INSTRUCTION:
Copy every line of the records below, character for character, and keep their order and line breaks unchanged.

## Start RECORD LIST

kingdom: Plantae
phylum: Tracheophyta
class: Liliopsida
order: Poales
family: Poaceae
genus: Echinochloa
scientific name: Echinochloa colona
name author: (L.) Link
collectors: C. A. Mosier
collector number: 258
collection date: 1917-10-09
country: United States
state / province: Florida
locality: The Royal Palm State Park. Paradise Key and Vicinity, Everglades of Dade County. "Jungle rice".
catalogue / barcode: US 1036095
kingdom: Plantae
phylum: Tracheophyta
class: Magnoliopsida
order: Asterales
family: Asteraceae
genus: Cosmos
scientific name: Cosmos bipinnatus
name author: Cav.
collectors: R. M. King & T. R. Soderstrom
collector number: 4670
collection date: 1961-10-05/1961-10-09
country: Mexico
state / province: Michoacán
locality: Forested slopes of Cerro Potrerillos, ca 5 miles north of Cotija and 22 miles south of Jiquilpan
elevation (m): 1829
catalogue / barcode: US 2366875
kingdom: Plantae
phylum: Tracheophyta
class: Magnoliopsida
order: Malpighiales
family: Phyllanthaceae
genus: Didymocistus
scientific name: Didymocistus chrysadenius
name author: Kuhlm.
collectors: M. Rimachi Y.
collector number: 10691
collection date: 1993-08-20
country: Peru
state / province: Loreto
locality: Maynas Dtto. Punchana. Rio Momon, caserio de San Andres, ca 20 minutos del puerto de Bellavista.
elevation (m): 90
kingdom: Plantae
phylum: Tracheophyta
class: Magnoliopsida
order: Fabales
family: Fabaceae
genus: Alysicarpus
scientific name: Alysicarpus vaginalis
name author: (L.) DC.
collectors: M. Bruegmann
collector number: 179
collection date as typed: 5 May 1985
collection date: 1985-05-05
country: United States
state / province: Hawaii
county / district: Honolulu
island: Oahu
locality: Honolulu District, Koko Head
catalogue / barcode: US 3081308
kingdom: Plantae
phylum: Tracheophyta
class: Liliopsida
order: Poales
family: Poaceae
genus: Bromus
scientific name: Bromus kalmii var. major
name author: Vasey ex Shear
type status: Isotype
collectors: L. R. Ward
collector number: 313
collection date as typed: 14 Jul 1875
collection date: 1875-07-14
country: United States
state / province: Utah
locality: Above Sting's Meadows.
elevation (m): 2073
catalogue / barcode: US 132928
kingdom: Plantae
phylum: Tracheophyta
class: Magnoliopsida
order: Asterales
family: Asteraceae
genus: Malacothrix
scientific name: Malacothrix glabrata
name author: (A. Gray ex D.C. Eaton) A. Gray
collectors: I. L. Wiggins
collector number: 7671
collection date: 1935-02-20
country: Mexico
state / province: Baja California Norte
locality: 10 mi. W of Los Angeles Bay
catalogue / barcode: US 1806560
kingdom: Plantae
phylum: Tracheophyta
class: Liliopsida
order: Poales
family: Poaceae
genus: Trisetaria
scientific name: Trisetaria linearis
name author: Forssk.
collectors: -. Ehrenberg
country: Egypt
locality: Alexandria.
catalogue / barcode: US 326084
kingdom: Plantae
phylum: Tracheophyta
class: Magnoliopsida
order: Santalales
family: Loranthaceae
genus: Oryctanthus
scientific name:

## End RECORD LIST

SOLUTION:
kingdom: Plantae
phylum: Tracheophyta
class: Liliopsida
order: Poales
family: Poaceae
genus: Echinochloa
scientific name: Echinochloa colona
name author: (L.) Link
collectors: C. A. Mosier
collector number: 258
collection date: 1917-10-09
country: United States
state / province: Florida
locality: The Royal Palm State Park. Paradise Key and Vicinity, Everglades of Dade County. "Jungle rice".
catalogue / barcode: US 1036095
kingdom: Plantae
phylum: Tracheophyta
class: Magnoliopsida
order: Asterales
family: Asteraceae
genus: Cosmos
scientific name: Cosmos bipinnatus
name author: Cav.
collectors: R. M. King & T. R. Soderstrom
collector number: 4670
collection date: 1961-10-05/1961-10-09
country: Mexico
state / province: Michoacán
locality: Forested slopes of Cerro Potrerillos, ca 5 miles north of Cotija and 22 miles south of Jiquilpan
elevation (m): 1829
catalogue / barcode: US 2366875
kingdom: Plantae
phylum: Tracheophyta
class: Magnoliopsida
order: Malpighiales
family: Phyllanthaceae
genus: Didymocistus
scientific name: Didymocistus chrysadenius
name author: Kuhlm.
collectors: M. Rimachi Y.
collector number: 10691
collection date: 1993-08-20
country: Peru
state / province: Loreto
locality: Maynas Dtto. Punchana. Rio Momon, caserio de San Andres, ca 20 minutos del puerto de Bellavista.
elevation (m): 90
kingdom: Plantae
phylum: Tracheophyta
class: Magnoliopsida
order: Fabales
family: Fabaceae
genus: Alysicarpus
scientific name: Alysicarpus vaginalis
name author: (L.) DC.
collectors: M. Bruegmann
collector number: 179
collection date as typed: 5 May 1985
collection date: 1985-05-05
country: United States
state / province: Hawaii
county / district: Honolulu
island: Oahu
locality: Honolulu District, Koko Head
catalogue / barcode: US 3081308
kingdom: Plantae
phylum: Tracheophyta
class: Liliopsida
order: Poales
family: Poaceae
genus: Bromus
scientific name: Bromus kalmii var. major
name author: Vasey ex Shear
type status: Isotype
collectors: L. R. Ward
collector number: 313
collection date as typed: 14 Jul 1875
collection date: 1875-07-14
country: United States
state / province: Utah
locality: Above Sting's Meadows.
elevation (m): 2073
catalogue / barcode: US 132928
kingdom: Plantae
phylum: Tracheophyta
class: Magnoliopsida
order: Asterales
family: Asteraceae
genus: Malacothrix
scientific name: Malacothrix glabrata
name author: (A. Gray ex D.C. Eaton) A. Gray
collectors: I. L. Wiggins
collector number: 7671
collection date: 1935-02-20
country: Mexico
state / province: Baja California Norte
locality: 10 mi. W of Los Angeles Bay
catalogue / barcode: US 1806560
kingdom: Plantae
phylum: Tracheophyta
class: Liliopsida
order: Poales
family: Poaceae
genus: Trisetaria
scientific name: Trisetaria linearis
name author: Forssk.
collectors: -. Ehrenberg
country: Egypt
locality: Alexandria.
catalogue / barcode: US 326084
kingdom: Plantae
phylum: Tracheophyta
class: Magnoliopsida
order: Santalales
family: Loranthaceae
genus: Oryctanthus
scientific name:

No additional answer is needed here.